The field that is causing the is a bit data type. It looks like any field/data type with null value gets this error message.
pls take https://www.nuget.org/packages/ChoETL.Parquet/1.0.1.25-beta2 and give it try.
Let me know.
Thanks. I will try it in a few days.
Ok I tried 1.0.1.25-beta2 and it failed in the same way as before. I tried 1.0.1.25-beta1 and it worked for the subset of columns but when I select all columns in my table it fails. I will pinpoint column by column next. At least the bit field seem to work with beta1.
pls download both packages, try it. Let me know.
https://www.nuget.org/packages/ChoETL.NETStandard/1.2.1.51-beta5 https://www.nuget.org/packages/ChoETL.Parquet/1.0.1.25-beta2
I removed previous packages and added both of these packages. I still get the same error message: It is failing on a string column that has values in the first 2 rows but null on the 3rd row. I am only processing 3 rows of data. The column data type is nvarchar(max).
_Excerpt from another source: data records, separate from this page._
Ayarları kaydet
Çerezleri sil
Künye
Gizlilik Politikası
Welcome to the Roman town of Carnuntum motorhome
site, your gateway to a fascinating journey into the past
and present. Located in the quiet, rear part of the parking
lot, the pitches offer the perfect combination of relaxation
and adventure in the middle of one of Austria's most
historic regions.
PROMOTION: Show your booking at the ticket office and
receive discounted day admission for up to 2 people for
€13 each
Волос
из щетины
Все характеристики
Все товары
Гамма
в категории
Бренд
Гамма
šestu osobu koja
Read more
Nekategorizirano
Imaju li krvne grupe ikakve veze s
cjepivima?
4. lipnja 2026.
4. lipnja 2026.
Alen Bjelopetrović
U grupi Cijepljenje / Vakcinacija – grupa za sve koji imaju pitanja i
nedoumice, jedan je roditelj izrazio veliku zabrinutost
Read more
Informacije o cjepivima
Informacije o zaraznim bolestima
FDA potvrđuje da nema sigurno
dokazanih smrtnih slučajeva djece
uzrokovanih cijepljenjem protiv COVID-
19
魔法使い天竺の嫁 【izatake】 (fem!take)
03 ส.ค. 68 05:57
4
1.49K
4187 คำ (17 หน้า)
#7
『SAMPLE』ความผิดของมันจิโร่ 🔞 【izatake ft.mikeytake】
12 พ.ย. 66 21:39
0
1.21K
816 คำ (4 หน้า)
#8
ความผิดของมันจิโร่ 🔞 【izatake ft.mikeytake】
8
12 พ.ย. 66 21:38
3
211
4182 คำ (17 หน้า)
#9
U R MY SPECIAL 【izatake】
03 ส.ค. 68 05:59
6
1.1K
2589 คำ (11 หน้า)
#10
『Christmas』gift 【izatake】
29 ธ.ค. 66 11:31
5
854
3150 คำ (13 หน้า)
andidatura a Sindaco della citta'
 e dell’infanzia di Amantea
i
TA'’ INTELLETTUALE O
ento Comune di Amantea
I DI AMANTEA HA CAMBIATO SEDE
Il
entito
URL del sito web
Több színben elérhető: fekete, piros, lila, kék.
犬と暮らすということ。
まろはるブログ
An application error occurred. Please contact the administrator with the following information:
- Exception Information
Exception Type: System.InvalidCastException TargetSite: Void InternalSetValue(System.Object, IntPtr) Message: Object cannot be stored in an array of this type. Data: System.Collections.ListDictionaryInternal HelpLink: NULL Source: System.Private.CoreLib HResult: -2147467262
StackTrace Information
at System.Array.InternalSetValue(Object value, IntPtr flattenedIndex)
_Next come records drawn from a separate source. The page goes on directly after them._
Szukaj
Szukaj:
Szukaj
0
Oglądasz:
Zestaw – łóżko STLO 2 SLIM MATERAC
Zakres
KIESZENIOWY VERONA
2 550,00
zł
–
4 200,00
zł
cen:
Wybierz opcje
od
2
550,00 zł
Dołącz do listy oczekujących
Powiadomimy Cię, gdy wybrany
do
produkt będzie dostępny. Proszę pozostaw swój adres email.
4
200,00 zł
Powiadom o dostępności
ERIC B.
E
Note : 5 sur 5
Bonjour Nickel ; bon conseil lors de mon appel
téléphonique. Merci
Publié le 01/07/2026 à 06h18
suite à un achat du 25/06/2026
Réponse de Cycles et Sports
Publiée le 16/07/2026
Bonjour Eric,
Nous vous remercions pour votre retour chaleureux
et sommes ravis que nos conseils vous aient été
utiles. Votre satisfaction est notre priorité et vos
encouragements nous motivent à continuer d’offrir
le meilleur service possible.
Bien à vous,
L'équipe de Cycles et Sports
at System.Array.SetValue(Object value, Int32 index)
at System.Array.System.Collections.IList.set_Item(Int32 index, Object value)
at ChoETL.ChoUtility.Cast(Array array, Type elementType)
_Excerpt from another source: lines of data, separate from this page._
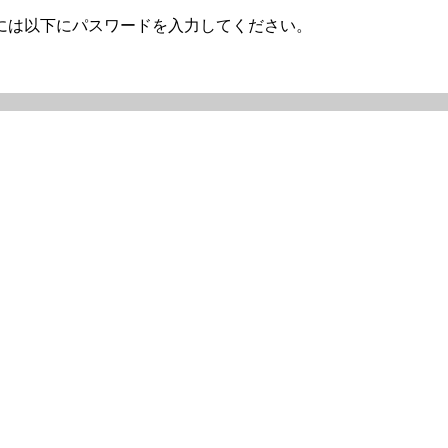
には以下にパスワードを入力してください。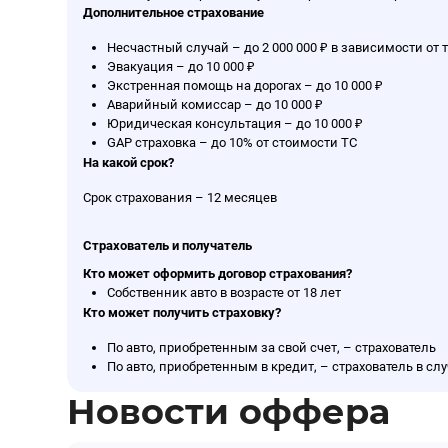
Дополнительное страхование
Несчастный случай – до 2 000 000 ₽ в зависимости о
Эвакуация – до 10 000 ₽
Экстренная помощь на дорогах – до 10 000 ₽
Аварийный комиссар – до 10 000 ₽
Юридическая консультация – до 10 000 ₽
GAP страховка – до 10% от стоимости ТС
На какой срок?
Срок страхования – 12 месяцев
Страхователь и получатель
Кто может оформить договор страхования?
Собственник авто в возрасте от 18 лет
Кто может получить страховку?
По авто, приобретенным за свой счет, – страхователь
По авто, приобретенным в кредит, – страхователь в сл
Новости оффера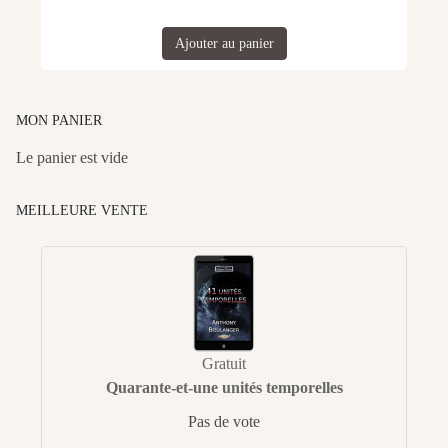
Ajouter au panier
MON PANIER
Le panier est vide
MEILLEURE VENTE
Gratuit
Quarante-et-une unités temporelles
Pas de vote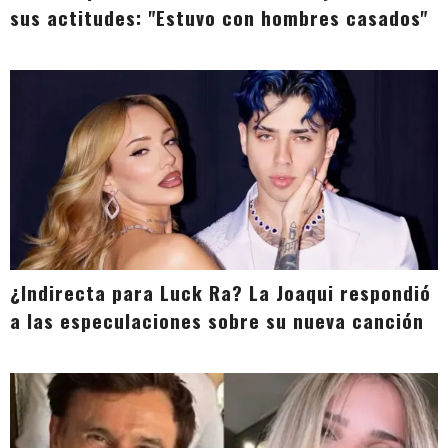
sus actitudes: "Estuvo con hombres casados"
¿Indirecta para Luck Ra? La Joaqui respondió
a las especulaciones sobre su nueva canción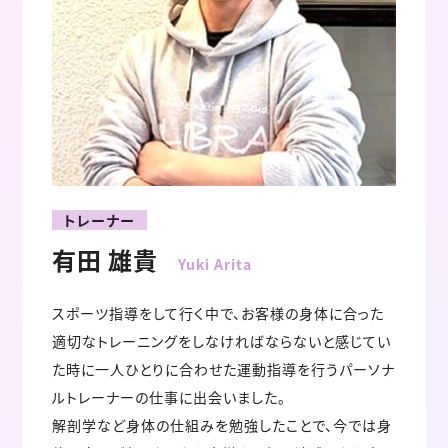
トレーナー
有田 雄貴
Yuki Arita
スポーツ指導をして行く中で、お客様の身体に合った
適切なトレーニングをしなければならないと感じてい
た時に一人ひとりに合わせた運動指導を行うパーソナ
ルトレーナーの仕事に出会いました。
解剖学など身体の仕組みを勉強したことで、今では身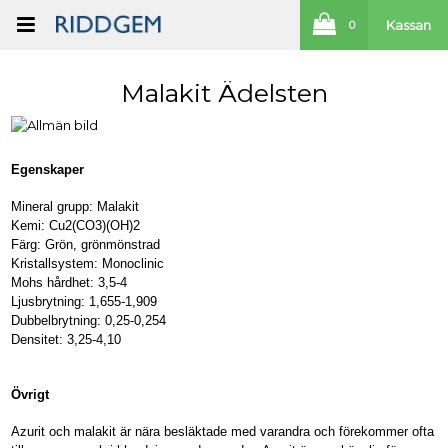
Kassan
0
Malakit Ädelsten
Egenskaper
Mineral grupp: Malakit
Kemi: Cu2(CO3)(OH)2
Färg: Grön, grönmönstrad
Kristallsystem: Monoclinic
Mohs hårdhet: 3,5-4
Ljusbrytning: 1,655-1,909
Dubbelbrytning: 0,25-0,254
Densitet: 3,25-4,10
Övrigt
Azurit och malakit är nära besläktade med varandra och förekommer ofta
at ChoETL.ChoParquetRecordWriter.WriteAllRecords(StreamWriter sw)
at ChoETL.ChoParquetRecordWriter.Dispose(StreamWriter sw)
at ChoETL.ChoParquetWriter1.Dispose(Boolean finalize) at ChoETL.ChoParquetWriter
1.Dispose()
at Program.TestParquet() in /home/user/Program.cs:line 66
at Program.Main(String[] args) in /home/user/Program.cs:line 18
I changed the .Configure(c => c.LiteParsing = false) and it worked without an error. If I set to true it fails. Interesting.